> [Exercise description]:
Would you print, word for word, only the lines running from the line with "font-size: 17px ->" to the last line of the entries, without the pictures?

> [Data under study]:

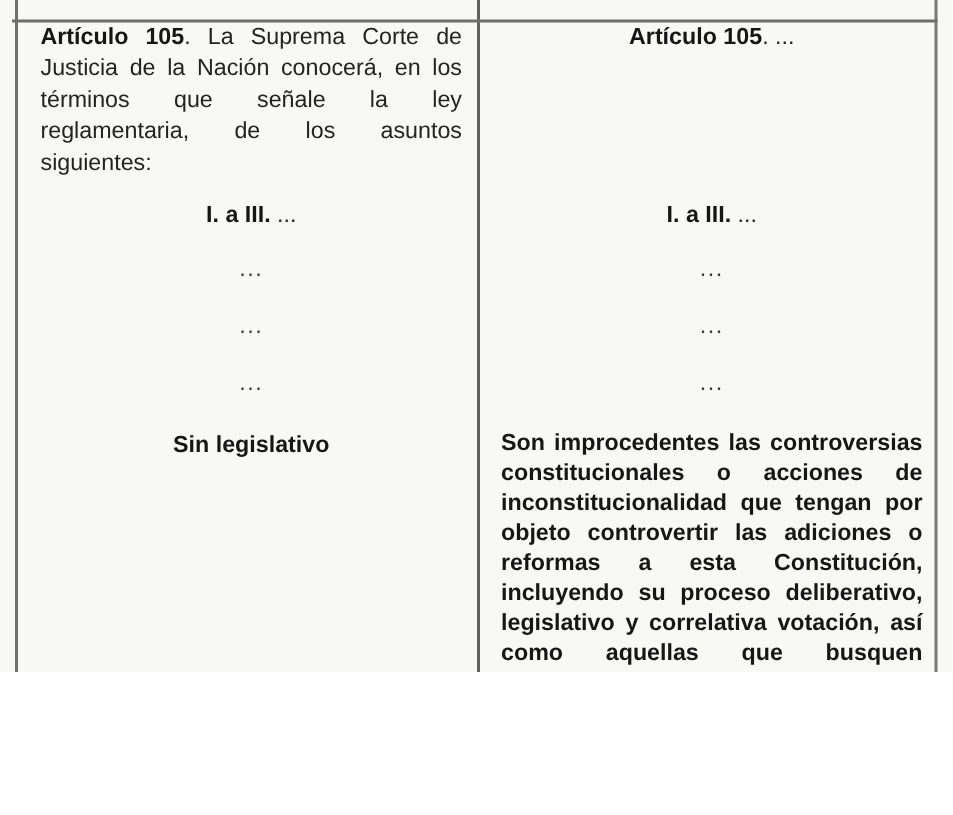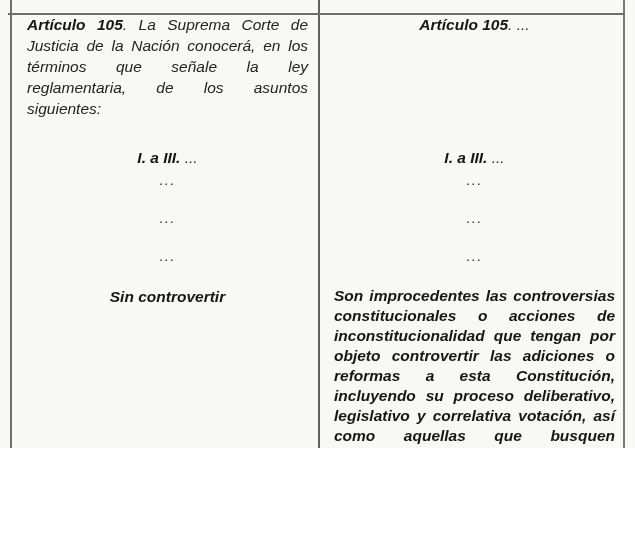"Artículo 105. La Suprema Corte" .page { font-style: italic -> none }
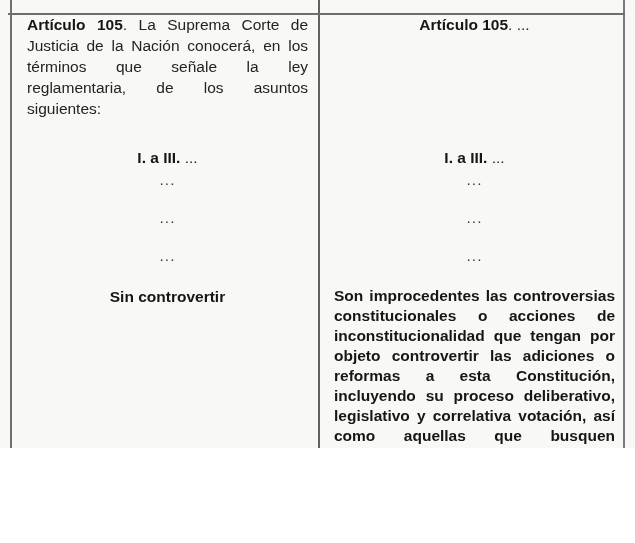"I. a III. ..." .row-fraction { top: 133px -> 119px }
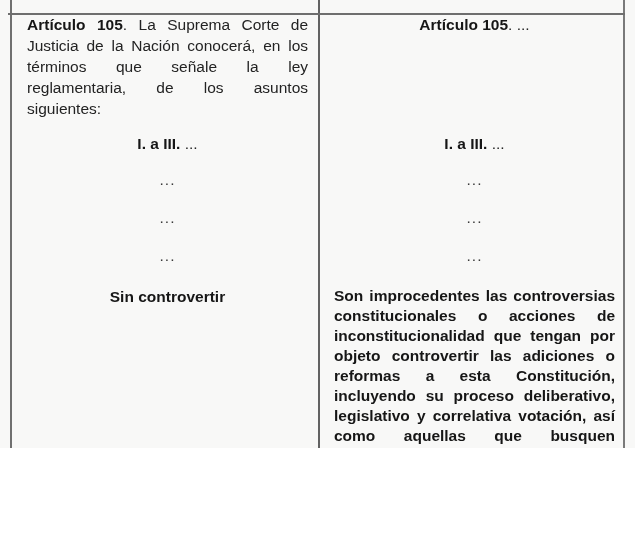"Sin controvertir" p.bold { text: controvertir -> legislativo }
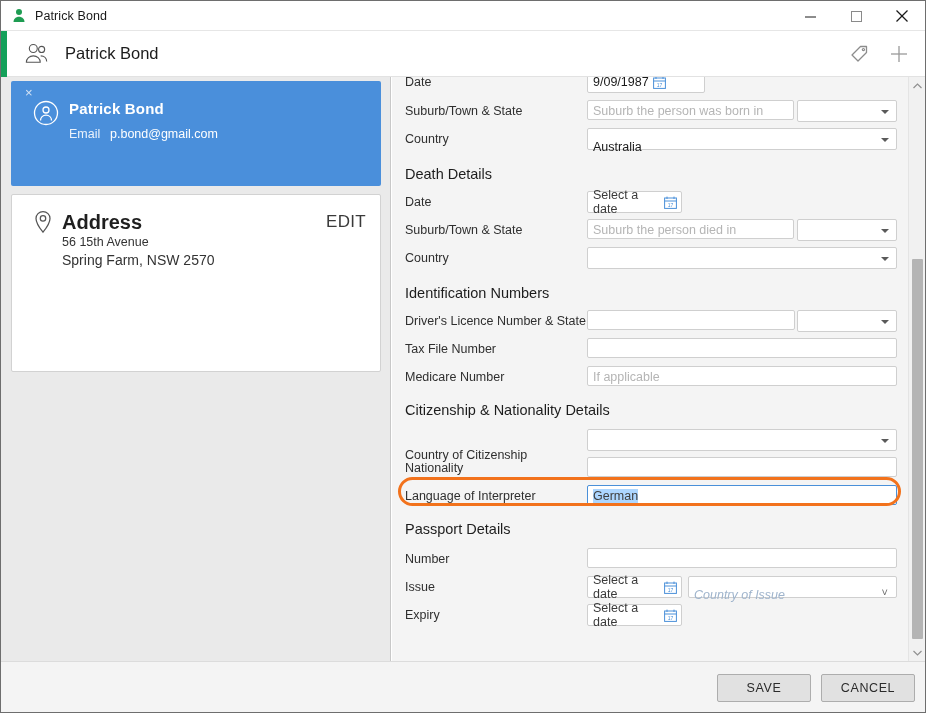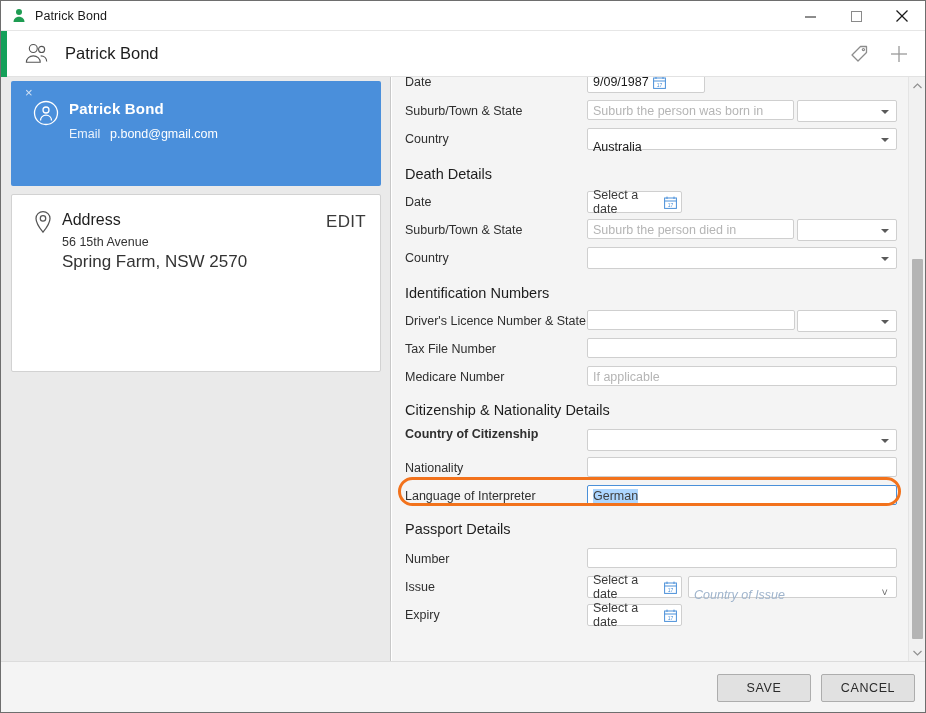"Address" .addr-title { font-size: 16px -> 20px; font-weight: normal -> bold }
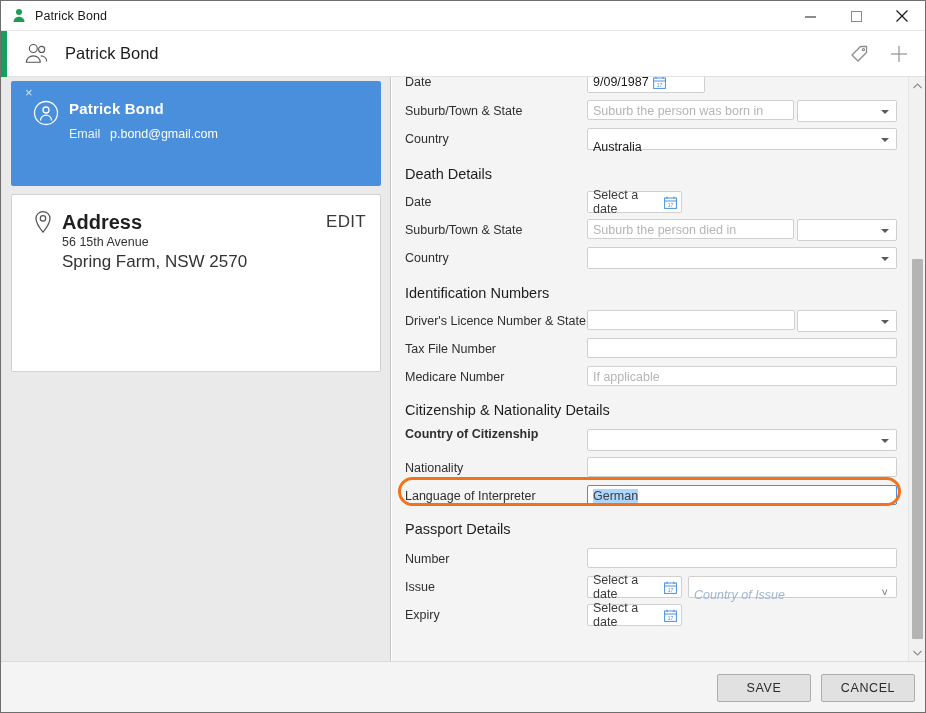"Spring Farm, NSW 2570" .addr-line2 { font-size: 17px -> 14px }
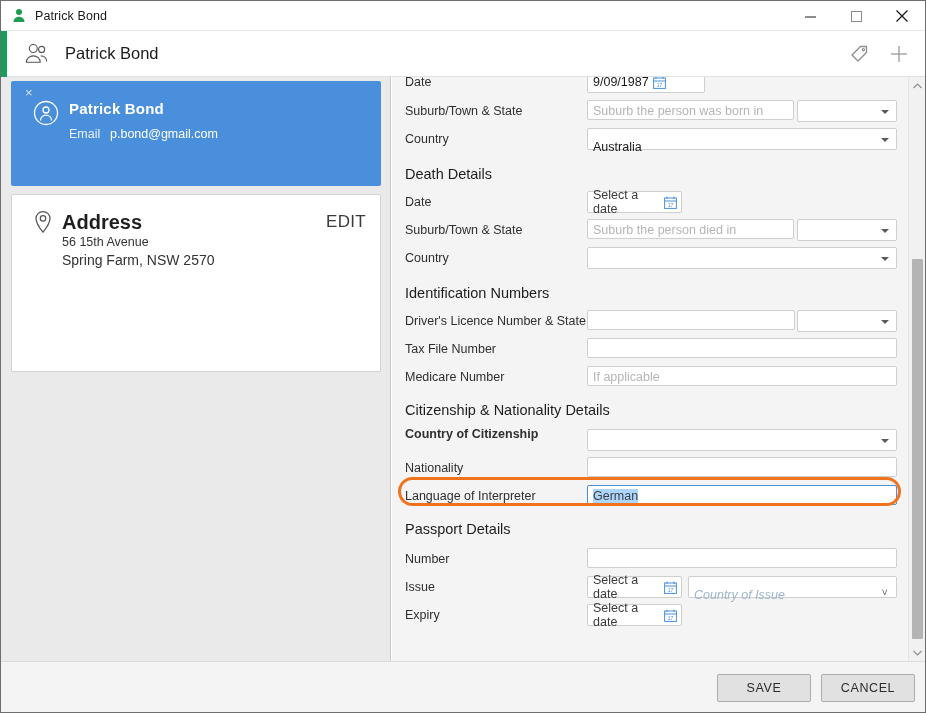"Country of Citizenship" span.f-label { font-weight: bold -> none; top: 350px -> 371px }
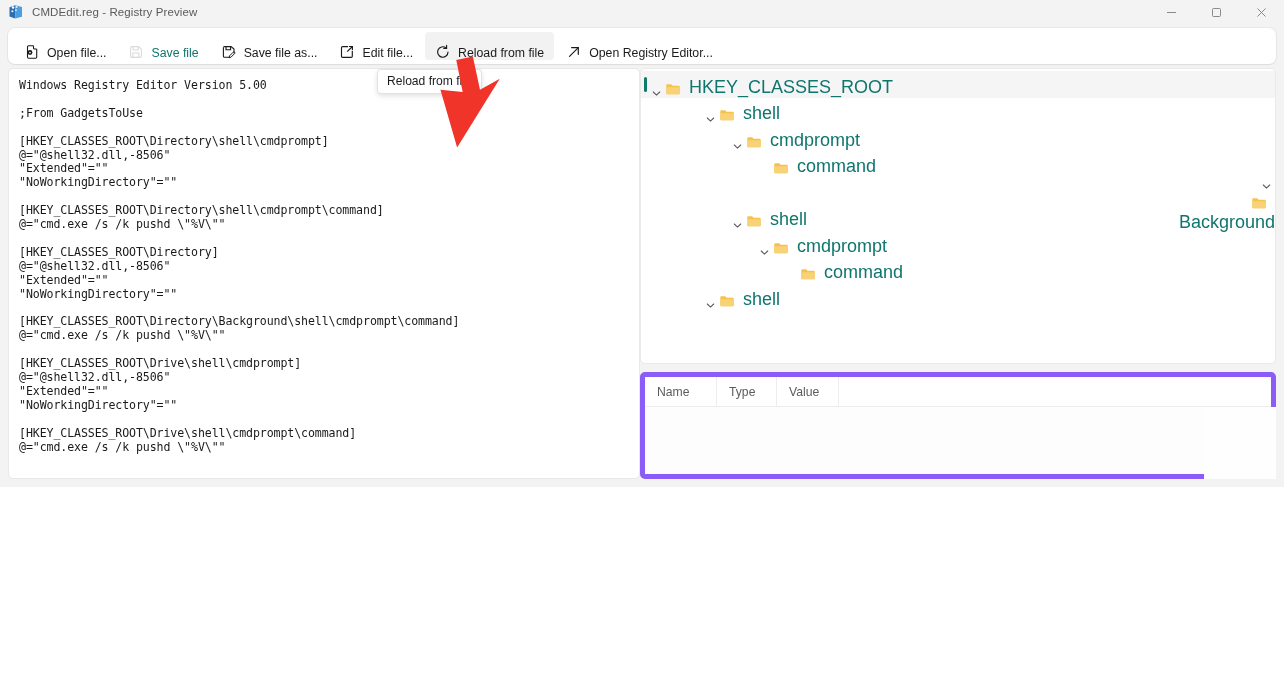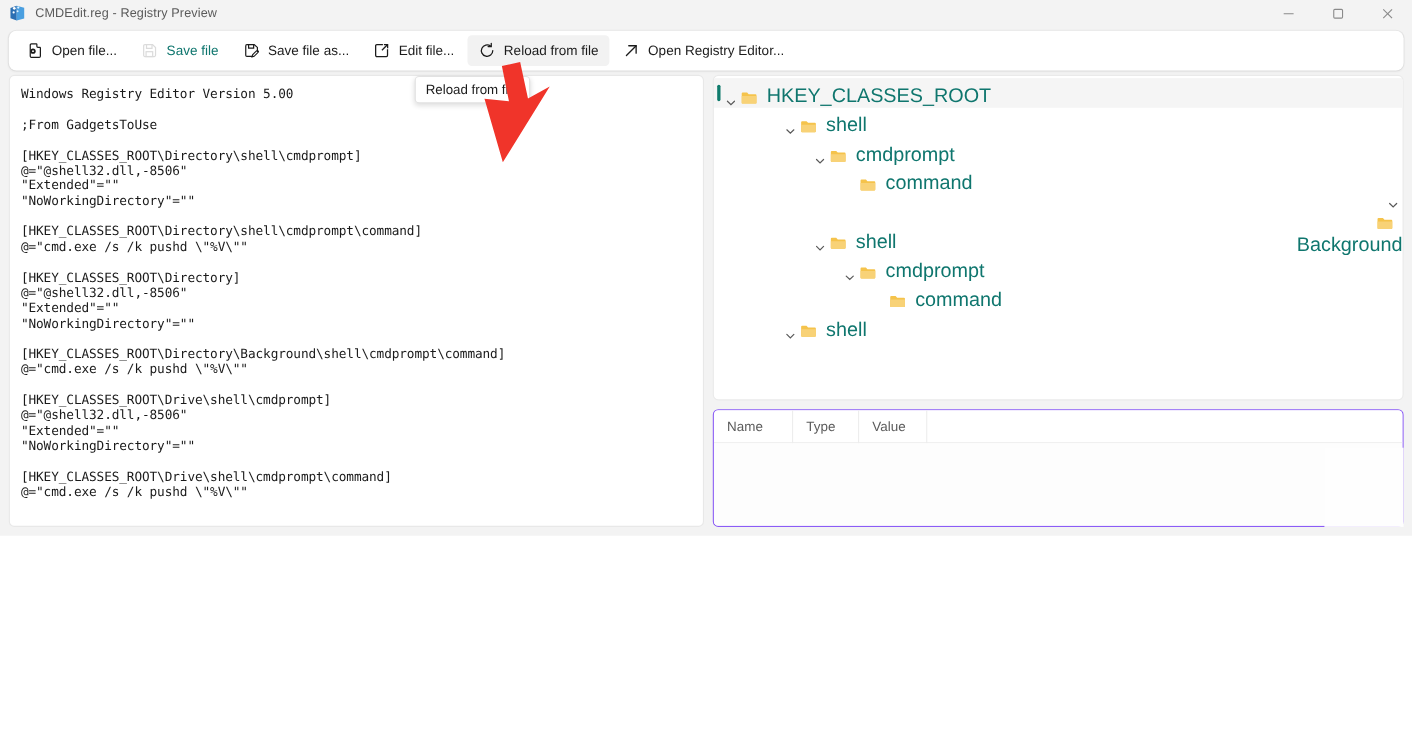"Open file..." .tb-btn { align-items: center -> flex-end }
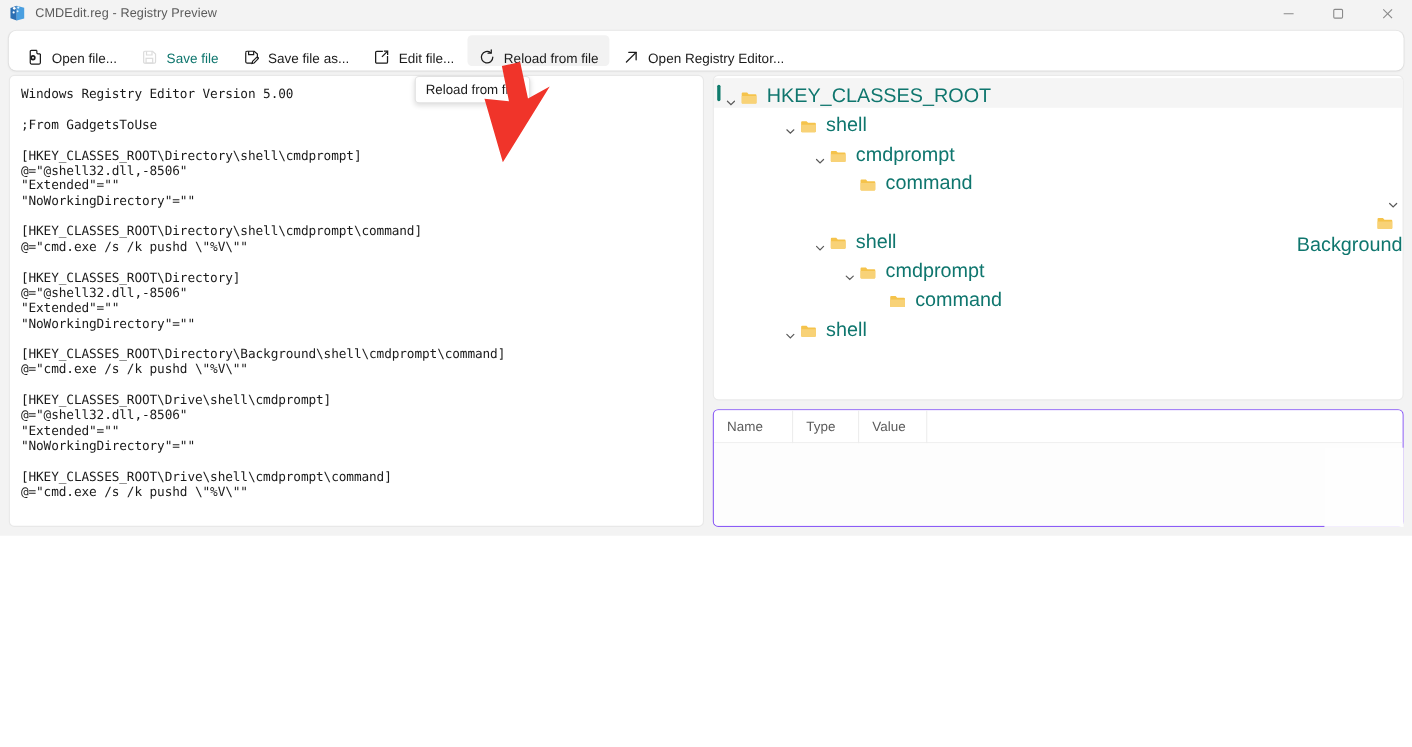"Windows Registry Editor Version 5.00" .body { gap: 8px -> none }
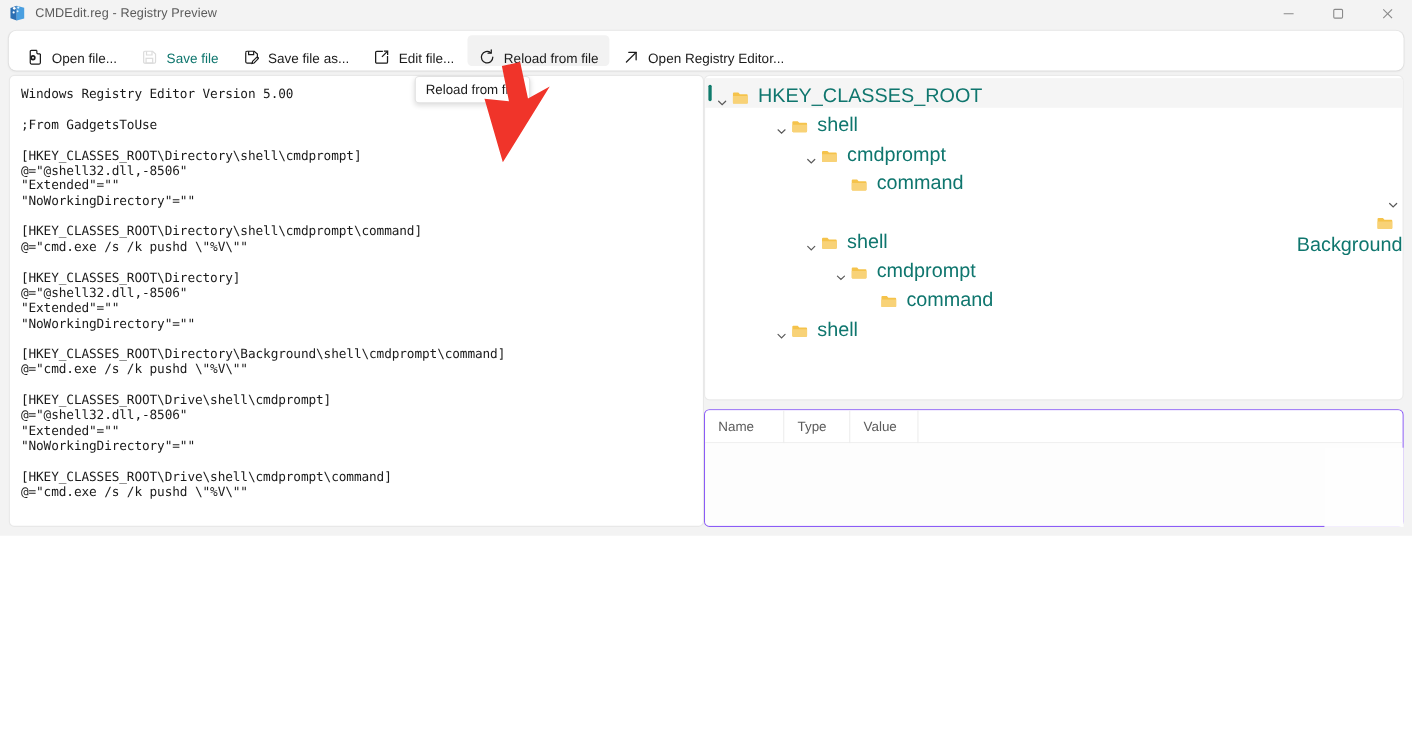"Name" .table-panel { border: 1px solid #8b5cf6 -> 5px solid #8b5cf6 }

> [Answer below]:
"Spring Farm, NSW 2570" .addr-line2 { font-size: 17px -> 14px }
"Country of Citizenship" span.f-label { font-weight: bold -> none; top: 350px -> 371px }
"Open file..." .tb-btn { align-items: center -> flex-end }
"Windows Registry Editor Version 5.00" .body { gap: 8px -> none }
"Name" .table-panel { border: 1px solid #8b5cf6 -> 5px solid #8b5cf6 }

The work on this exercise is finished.